Task 1: In the tech news excerpt, write out the passage from "For $100,000, companies" up to and including "device, IBM says.".
Task 2: According to the tech news excerpt, what operating system is the POPnetserver 8000 based on?

Selected extract:
####################

Plus: FIA rolls out new NAS appliance; Fujitsu and Red Hat plan marketing alliance.

A new package of software and services from IBM will help customers support the use of wireless mobile devices. Called Mobile Office Entry Jumpstart, the new program is targeted at companies that want to get started with mobile computing.

For $100,000, companies will get new versions of IBM’s WebSphere Everyplace Access and Everyplace Connection Manager software, 50 Palm Tungsten PDAs and cards that let the devices connect to wireless networks, IBM says. For small and midsize businesses, packages containing fewer clients also are available, although no pricing information is available below the 50-client level. A feature has been added to the Access product called Intelligent Notification Services, which can forward information from e-mail, supply chain or other legacy systems to a preferred mobile device, IBM says.

FIA is rolling out a new network-attached storage appliance that has as much as 2 terabytes capacity in a 2U-high enclosure. The POPnetserver 8000 is based on FreeBSD and works with data from Windows, Linux, Unix, NetWare v3.x and Macintosh networks. It has dual processors, Gigabit Ethernet adapters, redundant fans and power supplies.

The POPnetserver ships with snapshot back-up and replication software. It starts at $8,000 for a single-processor version.

Fujitsu and Red Hat say they plan to strengthen their ties with an extensive partnership in sales, marketing, support and engineering. The goal is to enhance how their products work together, how they sell and support each other’s products, and how Red Hat’s software performs in data centers, which require hardware and software of the highest reliability, availability and scalability. Red Hat has similar partnerships with Dell, HP and IBM.

Fujitsu doesn’t have a similar partnership with other vendors of Linux enterprise operating systems but has sold Primergy servers with Red Hat operating systems since March 2001.

####################

Record excerpts:
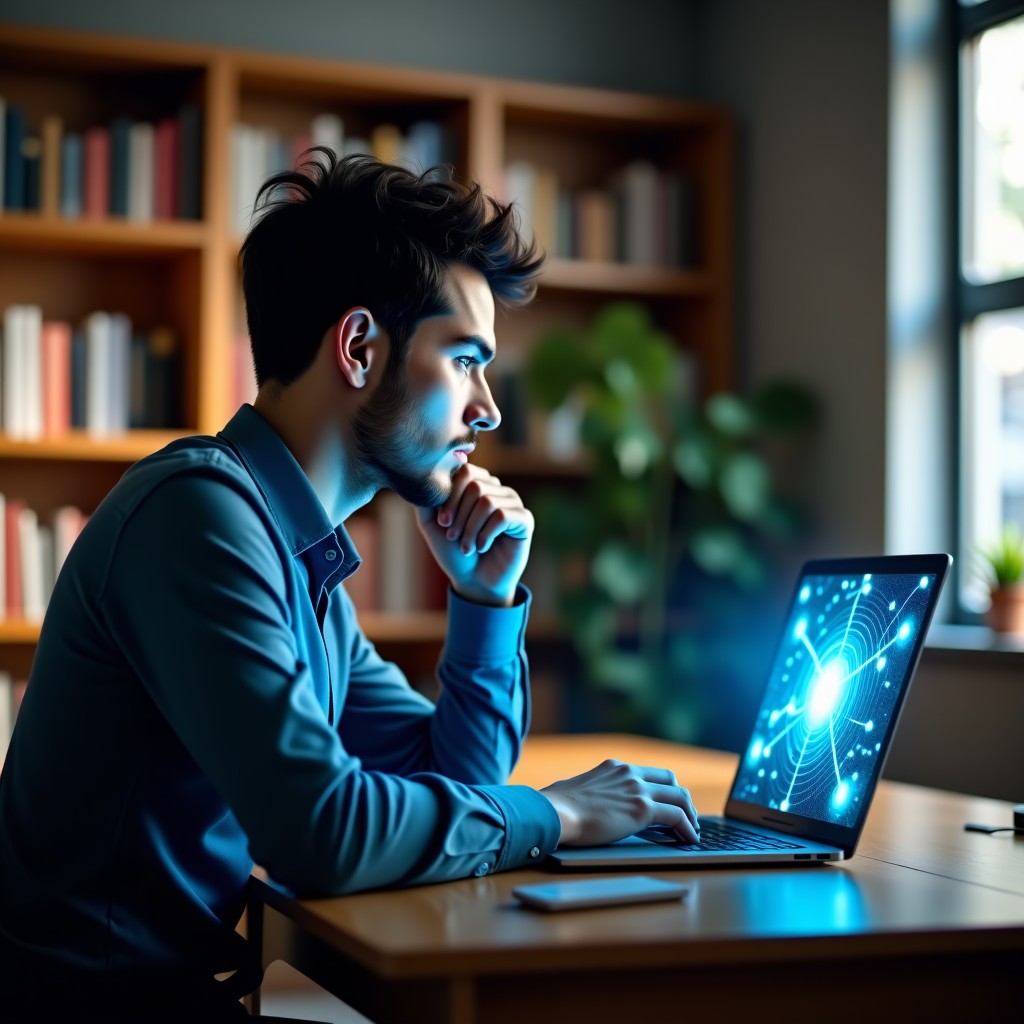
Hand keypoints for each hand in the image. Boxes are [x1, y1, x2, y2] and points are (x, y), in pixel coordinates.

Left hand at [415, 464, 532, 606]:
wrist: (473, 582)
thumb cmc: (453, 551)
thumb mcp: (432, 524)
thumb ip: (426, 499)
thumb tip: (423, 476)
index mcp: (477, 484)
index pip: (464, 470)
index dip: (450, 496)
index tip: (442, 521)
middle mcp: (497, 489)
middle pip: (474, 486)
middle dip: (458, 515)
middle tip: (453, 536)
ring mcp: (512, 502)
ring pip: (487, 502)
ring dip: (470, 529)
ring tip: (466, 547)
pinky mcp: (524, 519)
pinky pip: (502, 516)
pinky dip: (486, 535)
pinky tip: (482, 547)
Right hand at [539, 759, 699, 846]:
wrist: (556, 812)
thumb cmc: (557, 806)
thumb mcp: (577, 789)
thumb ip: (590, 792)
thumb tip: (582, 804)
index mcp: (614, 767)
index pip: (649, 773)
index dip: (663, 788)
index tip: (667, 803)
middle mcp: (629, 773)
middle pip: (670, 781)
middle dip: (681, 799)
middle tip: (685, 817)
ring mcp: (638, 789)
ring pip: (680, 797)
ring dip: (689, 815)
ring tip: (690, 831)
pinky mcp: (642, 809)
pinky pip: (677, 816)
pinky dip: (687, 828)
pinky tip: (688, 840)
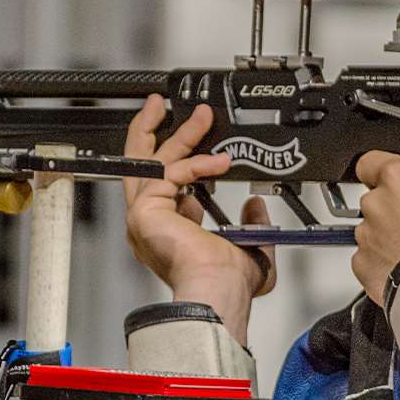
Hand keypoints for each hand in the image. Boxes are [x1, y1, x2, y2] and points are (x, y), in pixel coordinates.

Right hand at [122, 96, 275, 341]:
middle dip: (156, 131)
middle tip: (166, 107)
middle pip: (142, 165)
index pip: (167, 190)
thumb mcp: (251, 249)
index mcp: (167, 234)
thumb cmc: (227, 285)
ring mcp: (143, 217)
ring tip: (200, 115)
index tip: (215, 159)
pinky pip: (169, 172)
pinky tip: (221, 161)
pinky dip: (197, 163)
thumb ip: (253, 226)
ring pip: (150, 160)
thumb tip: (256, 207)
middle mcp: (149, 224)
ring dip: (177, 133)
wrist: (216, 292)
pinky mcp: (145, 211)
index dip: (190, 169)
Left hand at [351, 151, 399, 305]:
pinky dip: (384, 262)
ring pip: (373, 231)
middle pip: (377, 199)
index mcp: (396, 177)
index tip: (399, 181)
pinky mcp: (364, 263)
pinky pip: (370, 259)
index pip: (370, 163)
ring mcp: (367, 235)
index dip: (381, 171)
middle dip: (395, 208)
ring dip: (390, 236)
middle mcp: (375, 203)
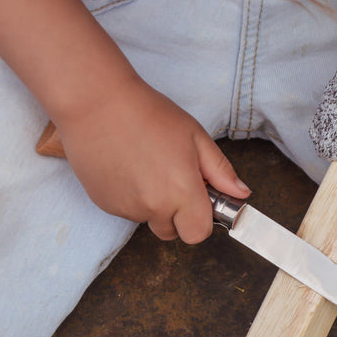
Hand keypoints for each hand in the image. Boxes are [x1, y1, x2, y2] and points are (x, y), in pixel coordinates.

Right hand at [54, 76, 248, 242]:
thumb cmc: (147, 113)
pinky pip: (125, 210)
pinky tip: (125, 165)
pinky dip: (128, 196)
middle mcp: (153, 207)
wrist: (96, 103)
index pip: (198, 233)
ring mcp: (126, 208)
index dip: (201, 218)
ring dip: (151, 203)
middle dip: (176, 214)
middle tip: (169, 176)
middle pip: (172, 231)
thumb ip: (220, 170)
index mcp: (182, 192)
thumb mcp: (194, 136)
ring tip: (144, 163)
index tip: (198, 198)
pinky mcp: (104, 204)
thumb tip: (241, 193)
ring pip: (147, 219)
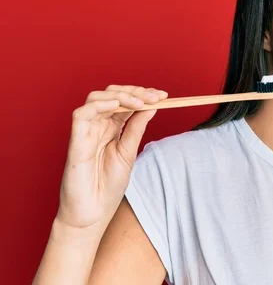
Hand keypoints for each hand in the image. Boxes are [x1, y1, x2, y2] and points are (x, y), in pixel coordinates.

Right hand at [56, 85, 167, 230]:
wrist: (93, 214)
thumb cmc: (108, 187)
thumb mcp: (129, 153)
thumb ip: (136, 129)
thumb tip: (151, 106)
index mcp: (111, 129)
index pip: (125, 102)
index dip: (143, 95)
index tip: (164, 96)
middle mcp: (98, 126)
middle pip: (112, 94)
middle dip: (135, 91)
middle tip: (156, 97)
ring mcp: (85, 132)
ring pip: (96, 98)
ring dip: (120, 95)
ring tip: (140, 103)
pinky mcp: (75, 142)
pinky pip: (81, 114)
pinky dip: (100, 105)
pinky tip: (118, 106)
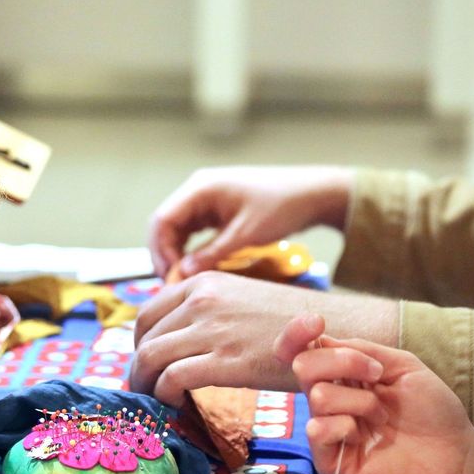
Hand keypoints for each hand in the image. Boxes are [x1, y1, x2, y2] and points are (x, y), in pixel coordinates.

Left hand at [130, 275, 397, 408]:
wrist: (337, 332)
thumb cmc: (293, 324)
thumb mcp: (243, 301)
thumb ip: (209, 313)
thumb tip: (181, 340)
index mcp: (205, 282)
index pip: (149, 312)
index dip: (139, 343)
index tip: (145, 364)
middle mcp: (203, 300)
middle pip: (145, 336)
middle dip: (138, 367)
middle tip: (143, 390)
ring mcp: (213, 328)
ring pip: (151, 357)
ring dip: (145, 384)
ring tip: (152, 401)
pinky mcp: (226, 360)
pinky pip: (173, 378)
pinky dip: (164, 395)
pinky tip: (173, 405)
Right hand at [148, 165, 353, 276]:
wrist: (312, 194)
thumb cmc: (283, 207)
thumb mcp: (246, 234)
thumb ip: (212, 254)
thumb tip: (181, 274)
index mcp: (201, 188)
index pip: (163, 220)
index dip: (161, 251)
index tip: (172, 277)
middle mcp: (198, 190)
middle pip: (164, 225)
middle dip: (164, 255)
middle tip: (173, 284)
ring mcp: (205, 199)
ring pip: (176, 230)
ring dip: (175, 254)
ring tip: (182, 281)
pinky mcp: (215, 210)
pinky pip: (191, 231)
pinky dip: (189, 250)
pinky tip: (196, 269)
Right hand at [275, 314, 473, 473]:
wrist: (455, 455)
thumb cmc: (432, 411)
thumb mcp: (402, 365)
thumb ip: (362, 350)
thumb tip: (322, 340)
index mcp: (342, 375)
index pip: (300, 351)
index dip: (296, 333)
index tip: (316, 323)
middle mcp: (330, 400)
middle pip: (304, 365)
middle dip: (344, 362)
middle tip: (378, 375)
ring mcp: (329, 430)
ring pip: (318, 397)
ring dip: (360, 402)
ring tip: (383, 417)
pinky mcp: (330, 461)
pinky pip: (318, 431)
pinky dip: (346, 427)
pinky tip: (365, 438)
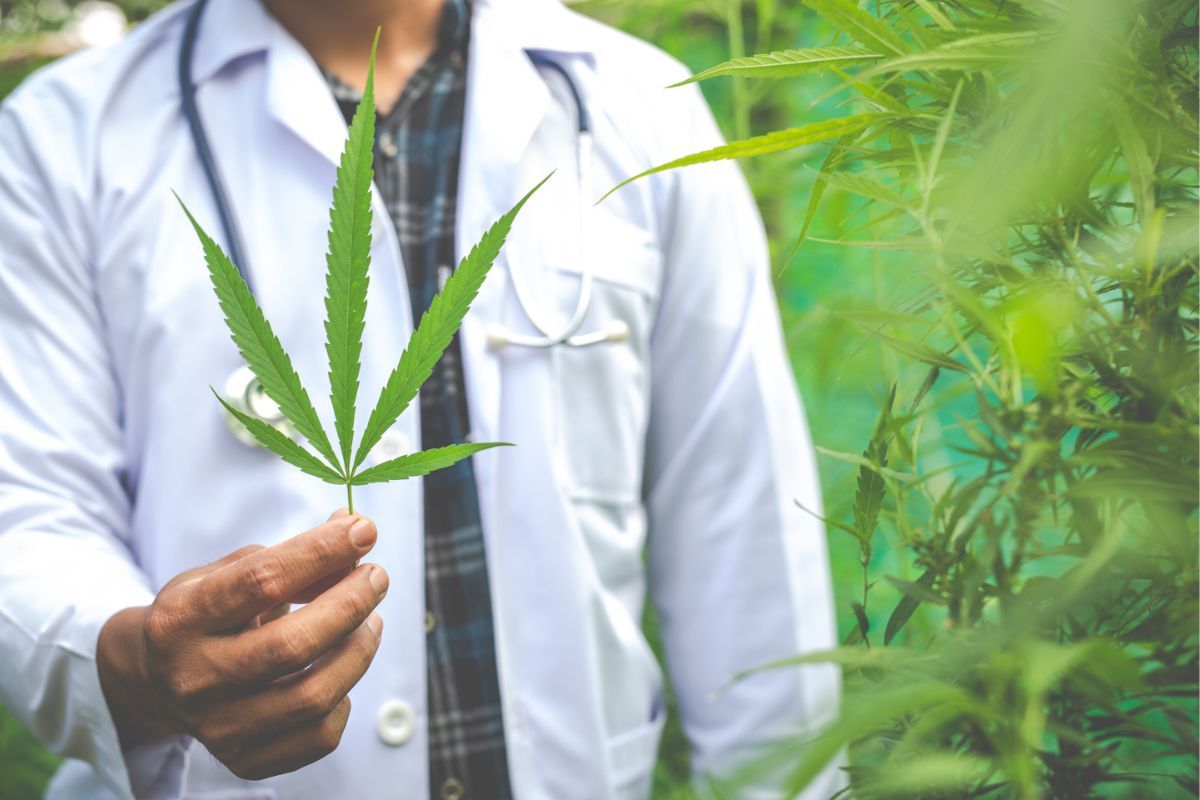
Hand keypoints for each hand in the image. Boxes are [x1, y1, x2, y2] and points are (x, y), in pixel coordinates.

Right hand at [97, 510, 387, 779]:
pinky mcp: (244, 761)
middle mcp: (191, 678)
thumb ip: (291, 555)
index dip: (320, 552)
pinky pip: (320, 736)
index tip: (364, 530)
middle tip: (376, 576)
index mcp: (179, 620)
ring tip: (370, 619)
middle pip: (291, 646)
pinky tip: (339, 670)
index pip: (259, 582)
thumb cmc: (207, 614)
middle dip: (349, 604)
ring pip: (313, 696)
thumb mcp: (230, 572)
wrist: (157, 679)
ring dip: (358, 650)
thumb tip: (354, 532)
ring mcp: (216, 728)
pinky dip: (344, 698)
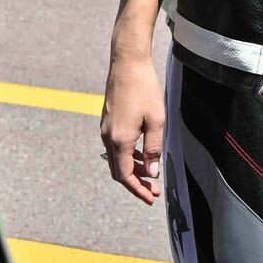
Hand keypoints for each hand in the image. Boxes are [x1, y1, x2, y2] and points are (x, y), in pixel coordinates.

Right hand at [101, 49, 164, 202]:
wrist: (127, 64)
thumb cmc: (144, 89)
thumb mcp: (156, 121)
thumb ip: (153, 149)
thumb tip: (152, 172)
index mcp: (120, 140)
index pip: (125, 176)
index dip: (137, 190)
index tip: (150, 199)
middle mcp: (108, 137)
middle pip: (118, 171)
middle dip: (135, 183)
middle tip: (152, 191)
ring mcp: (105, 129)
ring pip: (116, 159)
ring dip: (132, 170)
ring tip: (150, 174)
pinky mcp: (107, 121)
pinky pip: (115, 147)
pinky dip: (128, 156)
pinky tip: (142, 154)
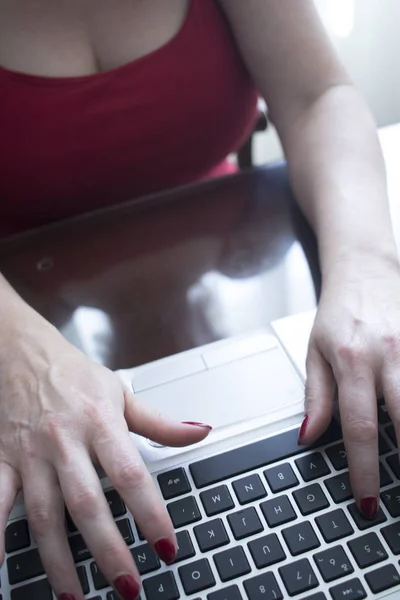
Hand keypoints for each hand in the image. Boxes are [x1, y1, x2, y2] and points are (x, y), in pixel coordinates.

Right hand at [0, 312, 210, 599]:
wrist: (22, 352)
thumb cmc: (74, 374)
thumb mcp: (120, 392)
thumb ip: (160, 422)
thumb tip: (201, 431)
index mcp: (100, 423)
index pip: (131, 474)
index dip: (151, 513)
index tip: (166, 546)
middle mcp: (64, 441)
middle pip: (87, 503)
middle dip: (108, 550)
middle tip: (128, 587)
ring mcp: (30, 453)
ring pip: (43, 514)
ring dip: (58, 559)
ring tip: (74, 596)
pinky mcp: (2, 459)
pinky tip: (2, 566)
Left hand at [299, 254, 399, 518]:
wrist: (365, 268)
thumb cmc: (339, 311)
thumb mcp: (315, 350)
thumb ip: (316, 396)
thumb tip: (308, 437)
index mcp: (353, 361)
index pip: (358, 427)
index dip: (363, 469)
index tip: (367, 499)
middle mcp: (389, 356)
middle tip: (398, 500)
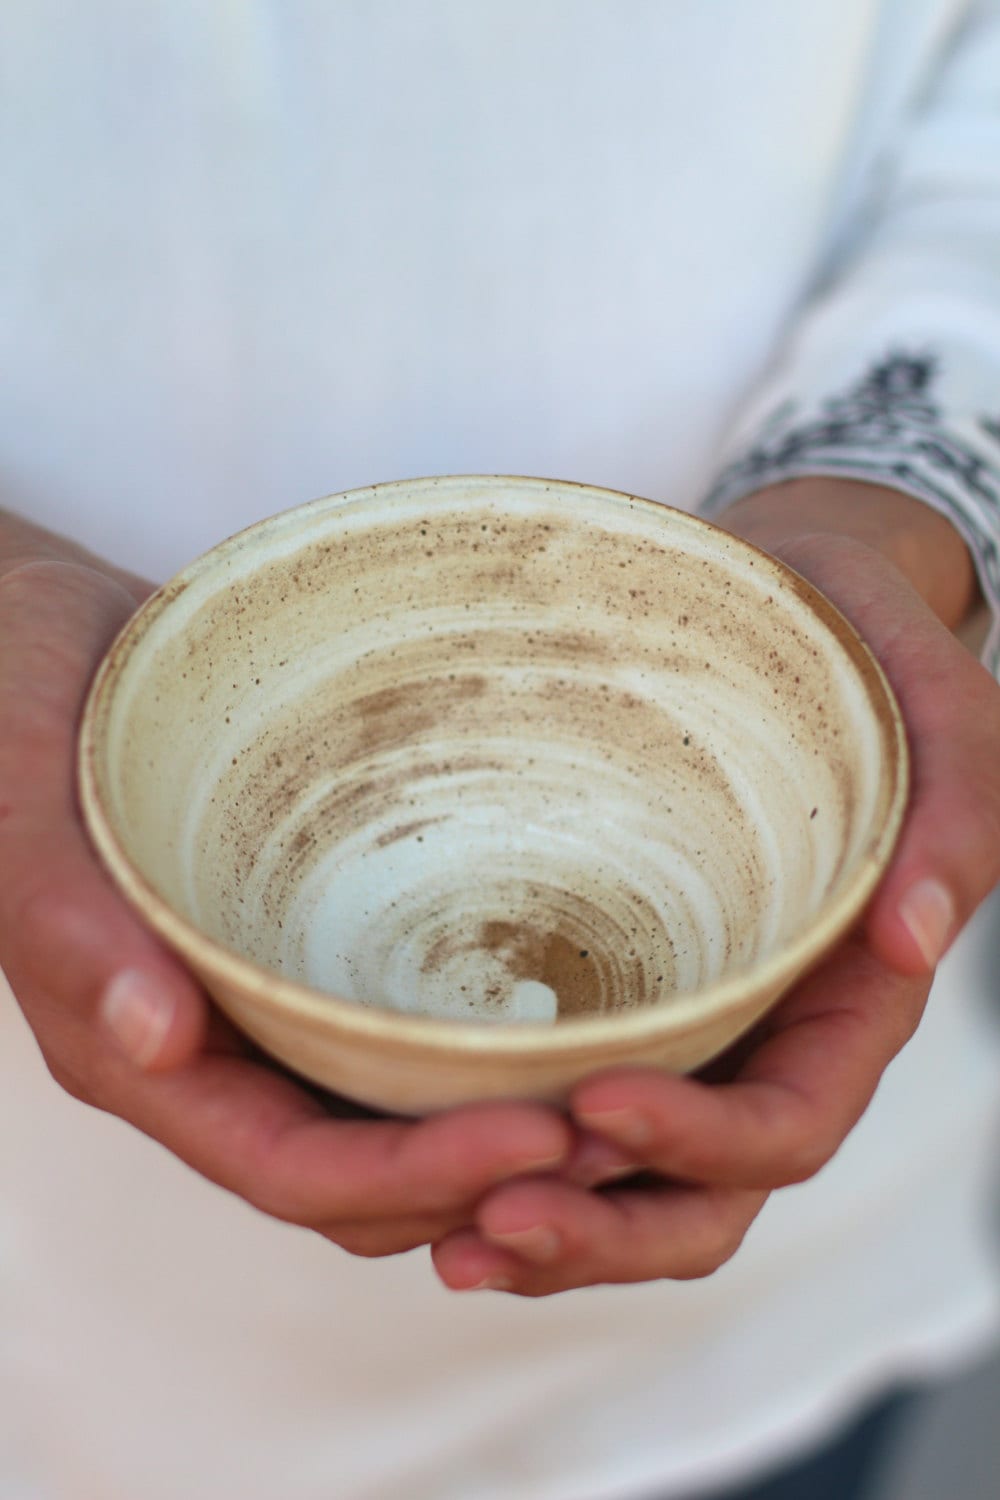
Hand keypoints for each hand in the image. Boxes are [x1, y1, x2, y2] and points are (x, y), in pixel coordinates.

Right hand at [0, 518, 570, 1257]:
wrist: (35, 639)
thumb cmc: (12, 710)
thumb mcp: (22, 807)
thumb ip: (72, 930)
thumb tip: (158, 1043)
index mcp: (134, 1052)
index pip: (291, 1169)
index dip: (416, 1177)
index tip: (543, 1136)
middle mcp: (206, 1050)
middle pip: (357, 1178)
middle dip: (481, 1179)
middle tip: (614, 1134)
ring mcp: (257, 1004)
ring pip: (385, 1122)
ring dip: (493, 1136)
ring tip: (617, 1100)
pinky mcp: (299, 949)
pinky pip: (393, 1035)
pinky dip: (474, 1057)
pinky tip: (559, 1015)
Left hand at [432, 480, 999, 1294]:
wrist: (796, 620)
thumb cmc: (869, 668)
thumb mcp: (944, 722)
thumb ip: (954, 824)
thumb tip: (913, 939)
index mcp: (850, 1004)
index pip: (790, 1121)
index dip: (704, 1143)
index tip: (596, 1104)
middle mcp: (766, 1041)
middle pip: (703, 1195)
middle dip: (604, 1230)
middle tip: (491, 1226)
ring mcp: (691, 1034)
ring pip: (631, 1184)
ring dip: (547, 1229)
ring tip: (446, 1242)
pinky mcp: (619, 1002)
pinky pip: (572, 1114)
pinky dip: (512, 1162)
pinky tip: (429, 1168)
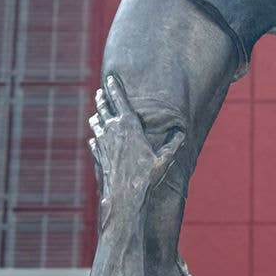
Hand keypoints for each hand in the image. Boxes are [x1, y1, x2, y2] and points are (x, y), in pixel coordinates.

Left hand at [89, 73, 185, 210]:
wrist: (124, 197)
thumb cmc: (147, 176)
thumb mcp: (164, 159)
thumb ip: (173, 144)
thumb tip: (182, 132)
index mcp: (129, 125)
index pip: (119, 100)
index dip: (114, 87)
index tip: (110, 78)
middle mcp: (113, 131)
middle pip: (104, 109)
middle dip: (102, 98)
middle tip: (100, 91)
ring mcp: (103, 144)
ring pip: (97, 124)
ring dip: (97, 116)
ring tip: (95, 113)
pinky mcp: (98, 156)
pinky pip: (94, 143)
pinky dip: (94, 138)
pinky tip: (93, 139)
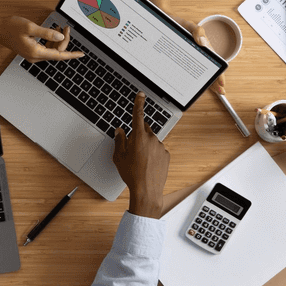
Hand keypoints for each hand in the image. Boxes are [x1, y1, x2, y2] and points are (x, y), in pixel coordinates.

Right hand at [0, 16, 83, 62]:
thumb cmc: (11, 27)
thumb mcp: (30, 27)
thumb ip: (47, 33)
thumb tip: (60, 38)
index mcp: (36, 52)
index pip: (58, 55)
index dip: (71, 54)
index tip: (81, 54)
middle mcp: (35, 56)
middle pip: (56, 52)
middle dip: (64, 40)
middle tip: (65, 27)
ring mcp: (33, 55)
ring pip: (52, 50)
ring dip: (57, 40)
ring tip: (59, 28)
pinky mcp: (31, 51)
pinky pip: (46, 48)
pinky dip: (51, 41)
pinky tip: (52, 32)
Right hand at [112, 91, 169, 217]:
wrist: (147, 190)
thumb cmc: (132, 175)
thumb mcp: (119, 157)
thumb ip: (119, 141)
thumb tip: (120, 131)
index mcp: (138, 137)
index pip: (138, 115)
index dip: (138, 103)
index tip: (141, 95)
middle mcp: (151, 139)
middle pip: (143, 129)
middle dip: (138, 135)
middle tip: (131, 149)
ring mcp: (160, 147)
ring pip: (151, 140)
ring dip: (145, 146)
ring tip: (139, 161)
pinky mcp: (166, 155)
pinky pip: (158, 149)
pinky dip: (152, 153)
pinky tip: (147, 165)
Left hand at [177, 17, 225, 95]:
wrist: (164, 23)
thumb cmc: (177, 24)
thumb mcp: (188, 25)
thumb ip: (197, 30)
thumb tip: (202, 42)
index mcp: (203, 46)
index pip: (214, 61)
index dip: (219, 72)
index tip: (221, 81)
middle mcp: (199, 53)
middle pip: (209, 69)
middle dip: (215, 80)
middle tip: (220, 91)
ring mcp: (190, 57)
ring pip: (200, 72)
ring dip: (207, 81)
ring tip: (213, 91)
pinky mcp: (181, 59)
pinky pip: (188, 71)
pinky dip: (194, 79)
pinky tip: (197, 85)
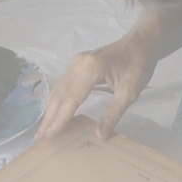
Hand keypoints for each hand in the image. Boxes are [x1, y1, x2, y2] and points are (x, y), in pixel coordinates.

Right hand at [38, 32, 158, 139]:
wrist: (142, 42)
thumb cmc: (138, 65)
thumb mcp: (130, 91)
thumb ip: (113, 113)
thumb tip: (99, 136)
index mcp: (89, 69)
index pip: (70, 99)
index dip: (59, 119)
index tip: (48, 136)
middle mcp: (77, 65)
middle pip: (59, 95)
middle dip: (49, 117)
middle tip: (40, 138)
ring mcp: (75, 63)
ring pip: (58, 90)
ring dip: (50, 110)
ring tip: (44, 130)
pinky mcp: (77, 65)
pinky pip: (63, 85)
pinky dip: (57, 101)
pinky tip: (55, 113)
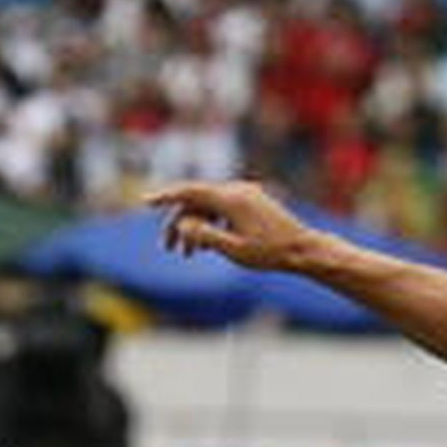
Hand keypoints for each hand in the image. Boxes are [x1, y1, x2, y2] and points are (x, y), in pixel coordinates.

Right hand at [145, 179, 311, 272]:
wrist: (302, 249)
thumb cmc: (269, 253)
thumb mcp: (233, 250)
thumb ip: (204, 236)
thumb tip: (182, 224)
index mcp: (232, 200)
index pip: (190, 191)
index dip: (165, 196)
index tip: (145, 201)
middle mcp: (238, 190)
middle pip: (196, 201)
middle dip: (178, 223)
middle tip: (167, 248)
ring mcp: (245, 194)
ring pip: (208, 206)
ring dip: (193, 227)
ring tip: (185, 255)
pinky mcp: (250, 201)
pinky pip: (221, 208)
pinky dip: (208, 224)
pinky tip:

####################

Answer space 1:
For $100,000, companies will get new versions of IBM’s WebSphere Everyplace Access and Everyplace Connection Manager software, 50 Palm Tungsten PDAs and cards that let the devices connect to wireless networks, IBM says. For small and midsize businesses, packages containing fewer clients also are available, although no pricing information is available below the 50-client level. A feature has been added to the Access product called Intelligent Notification Services, which can forward information from e-mail, supply chain or other legacy systems to a preferred mobile device, IBM says.

Answer space 2: FreeBSD